Text under study:
On June 25, 2008, Stults pitched his first Major League shutout, as well as complete game—as the Dodgers blanked the visiting Chicago White Sox, 5–0.

Early in the 2009 season, Stults replaced injured starting pitcher Hiroki Kuroda. He made the best start of his career against the San Francisco Giants on May 9, 2009. At Dodger Stadium Stults threw a complete-game shutout, throwing 123 pitches. He struck out 5, walked none, and allowed only four hits.

On May 15, 2009, Stults injured his thumb while making a toss on a bunt attempt by the Florida Marlins' Hanley Ramírez. Stults would make 2 more starts before going on the disabled list. On July 1, Stults was optioned to the Triple-A Albuquerque Isotopes. He pitched well with the Isotopes, before getting called up to make a spot start on August 9 against the Atlanta Braves. Stults was optioned back to Albuquerque on August 13 and finished the season there.

===Hiroshima Toyo Carp===
On March 30, 2010, Stults was sold to the Hiroshima Toyo Carp of Nippon Professional Baseball. He was 6–10 with a 5.07 ERA in 21 starts in Japan.

===Colorado Rockies===
On November 24, 2010, Stults signed a minor league contract with the Colorado Rockies. He had his contract purchased on July 3, 2011. He appeared in six games for Colorado, recording a 6.00 ERA in 12 innings, before being designated for assignment on July 25. He cleared waivers and was outrighted to Triple-A Colorado Springs Sky Sox on July 27. He elected free agency on November 2.

===Chicago White Sox===
On December 1, 2011, he signed a minor league contract with an invite to spring training. Stults was called up on May 7, 2012. He made two appearances for the White Sox before being designated for assignment on May 15.

===San Diego Padres===
On May 17, 2012, Stults was claimed off waivers by the San Diego Padres. He made his first start on May 19. Stults went on the disabled list on June 6 with a strained left lat after compiling a 3.19 ERA in four starts, and he returned to the Padres on July 22 after making rehab starts with the Tucson Padres. After pitching out of the bullpen, he rejoined the starting rotation on August 6. He finished the season with an 8–3 record and 2.91 ERA in 20 games and 15 starts.

Record excerpts:
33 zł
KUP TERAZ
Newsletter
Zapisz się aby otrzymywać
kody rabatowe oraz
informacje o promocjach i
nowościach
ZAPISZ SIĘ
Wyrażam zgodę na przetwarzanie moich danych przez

==

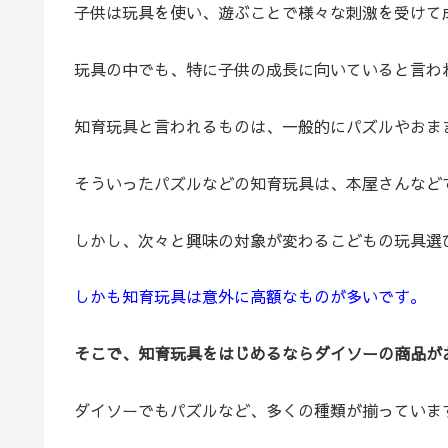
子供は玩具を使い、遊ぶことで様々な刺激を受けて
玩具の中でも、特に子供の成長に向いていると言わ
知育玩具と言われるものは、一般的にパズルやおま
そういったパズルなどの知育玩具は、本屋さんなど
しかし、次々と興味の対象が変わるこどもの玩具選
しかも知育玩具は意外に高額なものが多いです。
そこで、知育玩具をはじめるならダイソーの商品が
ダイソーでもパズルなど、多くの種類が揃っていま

Your tasks:
A - From the passage on Stults's pitching career, reproduce verbatim the stretch from "Early in the" through "the season there.".
B - Carry on the passage about Stults's pitching career, picking up right after its final sentence.

Responses:
A -
Early in the 2009 season, Stults replaced injured starting pitcher Hiroki Kuroda. He made the best start of his career against the San Francisco Giants on May 9, 2009. At Dodger Stadium Stults threw a complete-game shutout, throwing 123 pitches. He struck out 5, walked none, and allowed only four hits.

On May 15, 2009, Stults injured his thumb while making a toss on a bunt attempt by the Florida Marlins' Hanley Ramírez. Stults would make 2 more starts before going on the disabled list. On July 1, Stults was optioned to the Triple-A Albuquerque Isotopes. He pitched well with the Isotopes, before getting called up to make a spot start on August 9 against the Atlanta Braves. Stults was optioned back to Albuquerque on August 13 and finished the season there.

B -
Stults had 33 starts for the Padres in 2013, going 11–13 with a 3.93 ERA, striking out 131 in 203.2 innings. He led the team in wins, losses, complete games (2), innings pitched and strikeouts. After the season, Stults re-signed with San Diego to a one-year deal worth $2.75 million. Stults was designated for assignment by the Padres on November 3, 2014. He cleared waivers and elected free agency following the season.

===Atlanta Braves===
On January 29, 2015, Stults signed a minor league deal with the Atlanta Braves. The team announced that Stults had made the Opening Day roster on April 4. Stults struggled to a 1–4 record and 5.36 ERA before he was replaced in the rotation by Williams Pérez on May 20. Due to Alex Wood's illness, Stults made one final start for the team just two days later against the Milwaukee Brewers. He pitched 3 2/3 innings, yielding three hits, five walks, and seven runs.

===Los Angeles Dodgers (second stint)===
On May 27, 2015, he was traded to the Los Angeles Dodgers (with Alberto Callaspo, Ian Thomas and Juan Jaime) in exchange for Juan Uribe and Chris Withrow. The Dodgers promptly designated him for assignment. He cleared waivers and accepted an outright assignment to the Double-A Tulsa Drillers on May 30. Stults made eight starts (and two relief appearances) for Tulsa and six starts for the Triple-A Oklahoma City Dodgers and was 6–5 with a 3.30 ERA. He elected free agency on October 13.

==Pitching style==
Stults threw three pitches regularly and two infrequently. His most common pitch was a four-seam fastball averaging about 87-90 mph, followed by a changeup (79–81) and slider (80–84). Less commonly, he threw a slow curveball (average about 70 mph), and rarely, a two-seam fastball. To right-handers, Stults mainly threw a combination of fastballs and changeups, with occasional sliders. When facing left-handers, he replaced the slider with a changeup.

==Personal life==
He and his wife Stephanie have two daughters, Madeline and Hallie, and a son, Luke.